• [What to work on]: Copy out unchanged the stretch of the items below that opens with the line containing "genus: Aegopodium" and closes with the line containing "genus: Eupeodes", including both of those lines.

• [Records to use]:
========================
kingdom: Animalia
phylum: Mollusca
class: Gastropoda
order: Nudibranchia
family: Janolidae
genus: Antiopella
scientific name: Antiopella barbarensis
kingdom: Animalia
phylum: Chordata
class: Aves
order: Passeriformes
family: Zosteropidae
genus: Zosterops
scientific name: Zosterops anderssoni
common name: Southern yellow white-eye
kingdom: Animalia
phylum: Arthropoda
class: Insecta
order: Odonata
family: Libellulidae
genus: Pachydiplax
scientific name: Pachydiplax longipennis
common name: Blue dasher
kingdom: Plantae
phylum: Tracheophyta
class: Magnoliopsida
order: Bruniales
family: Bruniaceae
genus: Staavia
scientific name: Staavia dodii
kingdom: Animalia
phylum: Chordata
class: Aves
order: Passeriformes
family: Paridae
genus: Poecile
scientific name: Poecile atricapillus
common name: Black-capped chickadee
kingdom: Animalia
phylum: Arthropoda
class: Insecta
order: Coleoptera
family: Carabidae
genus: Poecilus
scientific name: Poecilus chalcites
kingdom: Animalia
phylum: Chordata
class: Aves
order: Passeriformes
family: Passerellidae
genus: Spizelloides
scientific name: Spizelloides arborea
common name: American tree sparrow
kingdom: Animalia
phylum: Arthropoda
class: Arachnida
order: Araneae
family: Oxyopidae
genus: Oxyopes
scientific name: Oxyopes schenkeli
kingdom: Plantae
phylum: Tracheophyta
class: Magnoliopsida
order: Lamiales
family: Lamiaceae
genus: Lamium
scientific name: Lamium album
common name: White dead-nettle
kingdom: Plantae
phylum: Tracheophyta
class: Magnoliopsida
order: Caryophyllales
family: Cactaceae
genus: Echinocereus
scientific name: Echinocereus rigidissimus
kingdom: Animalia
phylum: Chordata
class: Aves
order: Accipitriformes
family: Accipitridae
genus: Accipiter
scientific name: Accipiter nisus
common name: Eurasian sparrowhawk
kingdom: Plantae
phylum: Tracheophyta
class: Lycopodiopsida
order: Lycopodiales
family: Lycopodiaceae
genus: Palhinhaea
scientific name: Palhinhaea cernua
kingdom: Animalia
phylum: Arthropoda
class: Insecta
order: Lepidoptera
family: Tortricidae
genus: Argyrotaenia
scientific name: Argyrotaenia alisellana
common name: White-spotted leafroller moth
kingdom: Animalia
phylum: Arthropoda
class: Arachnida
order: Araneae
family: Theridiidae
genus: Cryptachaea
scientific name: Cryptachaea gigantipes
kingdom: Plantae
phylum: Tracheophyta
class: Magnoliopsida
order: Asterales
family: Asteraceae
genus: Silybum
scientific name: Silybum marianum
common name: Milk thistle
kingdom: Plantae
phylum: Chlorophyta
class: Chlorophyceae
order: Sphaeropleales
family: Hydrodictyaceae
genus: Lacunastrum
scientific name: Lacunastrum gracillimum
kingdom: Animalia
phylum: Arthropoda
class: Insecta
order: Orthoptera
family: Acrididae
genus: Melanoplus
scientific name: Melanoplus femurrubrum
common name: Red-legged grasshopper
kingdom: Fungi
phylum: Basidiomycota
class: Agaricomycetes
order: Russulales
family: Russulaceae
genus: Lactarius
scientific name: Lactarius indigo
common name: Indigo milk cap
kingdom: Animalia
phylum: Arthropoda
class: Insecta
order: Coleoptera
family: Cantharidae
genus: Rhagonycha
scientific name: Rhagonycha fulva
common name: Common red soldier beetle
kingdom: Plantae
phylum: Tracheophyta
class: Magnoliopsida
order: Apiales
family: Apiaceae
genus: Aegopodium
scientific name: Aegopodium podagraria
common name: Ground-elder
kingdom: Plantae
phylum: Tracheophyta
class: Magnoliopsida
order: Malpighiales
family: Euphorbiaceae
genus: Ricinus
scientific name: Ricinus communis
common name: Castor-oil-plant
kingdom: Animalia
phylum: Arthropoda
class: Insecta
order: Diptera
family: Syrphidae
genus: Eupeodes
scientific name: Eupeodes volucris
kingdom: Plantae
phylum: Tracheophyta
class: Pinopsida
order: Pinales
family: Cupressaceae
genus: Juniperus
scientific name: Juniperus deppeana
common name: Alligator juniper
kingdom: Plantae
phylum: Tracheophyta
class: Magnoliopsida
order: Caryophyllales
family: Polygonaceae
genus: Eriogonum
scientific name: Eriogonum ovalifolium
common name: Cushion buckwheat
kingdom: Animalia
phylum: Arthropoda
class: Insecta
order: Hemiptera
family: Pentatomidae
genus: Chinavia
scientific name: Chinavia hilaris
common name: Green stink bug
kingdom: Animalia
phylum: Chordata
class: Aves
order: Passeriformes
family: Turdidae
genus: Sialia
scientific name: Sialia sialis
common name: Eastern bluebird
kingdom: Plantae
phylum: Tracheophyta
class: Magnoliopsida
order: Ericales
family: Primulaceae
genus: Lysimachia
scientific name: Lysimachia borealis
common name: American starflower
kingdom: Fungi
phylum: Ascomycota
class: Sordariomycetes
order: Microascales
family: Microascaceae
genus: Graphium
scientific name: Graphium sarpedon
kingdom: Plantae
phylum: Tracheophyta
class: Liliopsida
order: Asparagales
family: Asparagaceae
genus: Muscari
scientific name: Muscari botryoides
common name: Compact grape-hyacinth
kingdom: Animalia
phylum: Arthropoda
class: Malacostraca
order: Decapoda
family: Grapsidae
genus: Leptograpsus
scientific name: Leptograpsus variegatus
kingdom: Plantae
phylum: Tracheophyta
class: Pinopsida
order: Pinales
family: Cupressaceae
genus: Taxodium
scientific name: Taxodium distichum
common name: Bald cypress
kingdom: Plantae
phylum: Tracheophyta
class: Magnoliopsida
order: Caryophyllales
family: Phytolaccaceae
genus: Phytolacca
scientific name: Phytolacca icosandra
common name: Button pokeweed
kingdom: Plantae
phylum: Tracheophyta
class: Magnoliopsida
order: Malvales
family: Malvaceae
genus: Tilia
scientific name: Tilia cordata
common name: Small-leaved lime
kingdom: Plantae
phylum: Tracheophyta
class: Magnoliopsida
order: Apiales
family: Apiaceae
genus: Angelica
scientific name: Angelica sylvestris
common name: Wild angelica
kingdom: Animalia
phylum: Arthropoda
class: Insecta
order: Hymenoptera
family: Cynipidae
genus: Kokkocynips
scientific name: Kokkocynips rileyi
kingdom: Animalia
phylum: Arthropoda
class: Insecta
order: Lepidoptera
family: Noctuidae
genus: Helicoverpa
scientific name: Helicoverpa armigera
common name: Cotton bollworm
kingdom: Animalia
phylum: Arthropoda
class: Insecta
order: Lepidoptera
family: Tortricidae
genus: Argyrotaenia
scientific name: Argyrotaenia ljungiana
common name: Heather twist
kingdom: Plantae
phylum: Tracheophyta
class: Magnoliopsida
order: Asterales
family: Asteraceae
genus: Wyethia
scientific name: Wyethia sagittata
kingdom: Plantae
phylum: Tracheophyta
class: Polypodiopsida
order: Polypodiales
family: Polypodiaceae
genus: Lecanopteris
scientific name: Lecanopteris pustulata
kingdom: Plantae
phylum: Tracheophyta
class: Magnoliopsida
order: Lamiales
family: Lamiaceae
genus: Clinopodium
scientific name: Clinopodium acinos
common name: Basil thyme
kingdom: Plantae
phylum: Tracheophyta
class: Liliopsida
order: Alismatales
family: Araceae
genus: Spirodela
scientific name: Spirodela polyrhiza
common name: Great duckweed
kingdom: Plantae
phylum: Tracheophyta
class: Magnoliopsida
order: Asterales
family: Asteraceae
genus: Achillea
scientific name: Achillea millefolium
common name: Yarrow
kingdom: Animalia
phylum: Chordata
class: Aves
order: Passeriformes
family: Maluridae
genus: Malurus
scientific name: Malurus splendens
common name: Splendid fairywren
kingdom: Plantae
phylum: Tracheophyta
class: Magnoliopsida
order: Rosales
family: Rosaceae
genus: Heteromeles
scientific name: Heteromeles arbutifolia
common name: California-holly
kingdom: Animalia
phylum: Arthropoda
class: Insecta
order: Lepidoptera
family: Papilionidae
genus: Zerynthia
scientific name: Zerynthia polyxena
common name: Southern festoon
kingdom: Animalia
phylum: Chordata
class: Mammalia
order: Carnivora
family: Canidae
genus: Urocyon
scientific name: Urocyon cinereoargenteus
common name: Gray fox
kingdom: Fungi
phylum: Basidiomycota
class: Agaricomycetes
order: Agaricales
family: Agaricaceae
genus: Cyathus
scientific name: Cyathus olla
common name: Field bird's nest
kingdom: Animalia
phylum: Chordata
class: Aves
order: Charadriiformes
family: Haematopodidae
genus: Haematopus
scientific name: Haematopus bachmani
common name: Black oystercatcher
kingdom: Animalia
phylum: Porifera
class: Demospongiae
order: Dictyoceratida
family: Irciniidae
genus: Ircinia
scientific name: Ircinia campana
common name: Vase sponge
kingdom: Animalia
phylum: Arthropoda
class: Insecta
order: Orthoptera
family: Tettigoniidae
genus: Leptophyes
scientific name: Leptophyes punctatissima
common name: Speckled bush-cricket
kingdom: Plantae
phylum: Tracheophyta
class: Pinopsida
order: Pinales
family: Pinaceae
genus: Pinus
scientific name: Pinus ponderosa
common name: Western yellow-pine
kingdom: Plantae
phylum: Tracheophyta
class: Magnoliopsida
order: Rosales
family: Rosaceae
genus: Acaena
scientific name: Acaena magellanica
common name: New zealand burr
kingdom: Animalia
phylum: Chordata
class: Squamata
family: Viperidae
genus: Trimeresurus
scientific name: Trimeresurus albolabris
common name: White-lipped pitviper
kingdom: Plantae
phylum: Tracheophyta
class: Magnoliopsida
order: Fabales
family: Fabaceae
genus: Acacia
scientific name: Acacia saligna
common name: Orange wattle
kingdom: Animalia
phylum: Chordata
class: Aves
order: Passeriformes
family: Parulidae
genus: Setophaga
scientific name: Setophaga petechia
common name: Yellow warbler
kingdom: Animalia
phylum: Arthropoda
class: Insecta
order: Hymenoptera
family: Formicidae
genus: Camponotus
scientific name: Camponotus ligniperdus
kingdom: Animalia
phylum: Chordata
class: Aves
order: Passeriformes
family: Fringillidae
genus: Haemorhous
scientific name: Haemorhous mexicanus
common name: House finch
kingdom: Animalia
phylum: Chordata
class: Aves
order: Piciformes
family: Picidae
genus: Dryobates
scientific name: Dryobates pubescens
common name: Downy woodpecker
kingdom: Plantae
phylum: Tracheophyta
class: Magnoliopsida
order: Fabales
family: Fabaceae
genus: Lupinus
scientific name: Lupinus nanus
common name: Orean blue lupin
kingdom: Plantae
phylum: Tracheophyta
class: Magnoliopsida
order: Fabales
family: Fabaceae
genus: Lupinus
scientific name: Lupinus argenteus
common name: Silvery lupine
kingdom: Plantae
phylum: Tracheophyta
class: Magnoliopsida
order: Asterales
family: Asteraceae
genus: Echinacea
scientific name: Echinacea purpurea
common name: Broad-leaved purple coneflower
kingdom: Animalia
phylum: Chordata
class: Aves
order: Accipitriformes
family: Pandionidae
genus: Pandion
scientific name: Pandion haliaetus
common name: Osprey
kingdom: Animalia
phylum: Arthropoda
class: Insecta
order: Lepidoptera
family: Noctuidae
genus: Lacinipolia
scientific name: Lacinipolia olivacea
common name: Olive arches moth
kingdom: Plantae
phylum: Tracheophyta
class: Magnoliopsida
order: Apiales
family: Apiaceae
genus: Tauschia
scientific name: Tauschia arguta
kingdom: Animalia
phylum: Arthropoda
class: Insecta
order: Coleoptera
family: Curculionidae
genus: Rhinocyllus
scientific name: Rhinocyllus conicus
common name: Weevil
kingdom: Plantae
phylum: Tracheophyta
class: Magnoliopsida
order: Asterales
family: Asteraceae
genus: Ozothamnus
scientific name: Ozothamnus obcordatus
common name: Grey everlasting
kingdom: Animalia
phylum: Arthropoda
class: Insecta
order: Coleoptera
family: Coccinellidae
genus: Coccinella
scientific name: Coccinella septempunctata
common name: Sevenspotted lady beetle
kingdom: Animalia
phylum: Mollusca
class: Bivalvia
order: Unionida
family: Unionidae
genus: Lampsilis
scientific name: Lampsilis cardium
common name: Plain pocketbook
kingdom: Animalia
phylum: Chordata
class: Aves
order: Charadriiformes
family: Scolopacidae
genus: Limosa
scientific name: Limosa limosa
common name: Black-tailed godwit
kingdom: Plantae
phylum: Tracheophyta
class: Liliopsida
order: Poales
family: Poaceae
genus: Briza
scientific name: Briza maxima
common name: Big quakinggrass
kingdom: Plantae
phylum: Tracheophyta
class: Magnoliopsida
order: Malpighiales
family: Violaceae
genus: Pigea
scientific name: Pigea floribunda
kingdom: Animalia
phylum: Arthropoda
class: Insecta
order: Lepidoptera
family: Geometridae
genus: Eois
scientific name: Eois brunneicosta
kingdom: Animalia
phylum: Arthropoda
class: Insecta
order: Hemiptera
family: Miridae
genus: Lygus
========================
• [Answer to this problem]:
genus: Aegopodium
scientific name: Aegopodium podagraria
common name: Ground-elder
kingdom: Plantae
phylum: Tracheophyta
class: Magnoliopsida
order: Malpighiales
family: Euphorbiaceae
genus: Ricinus
scientific name: Ricinus communis
common name: Castor-oil-plant
kingdom: Animalia
phylum: Arthropoda
class: Insecta
order: Diptera
family: Syrphidae
genus: Eupeodes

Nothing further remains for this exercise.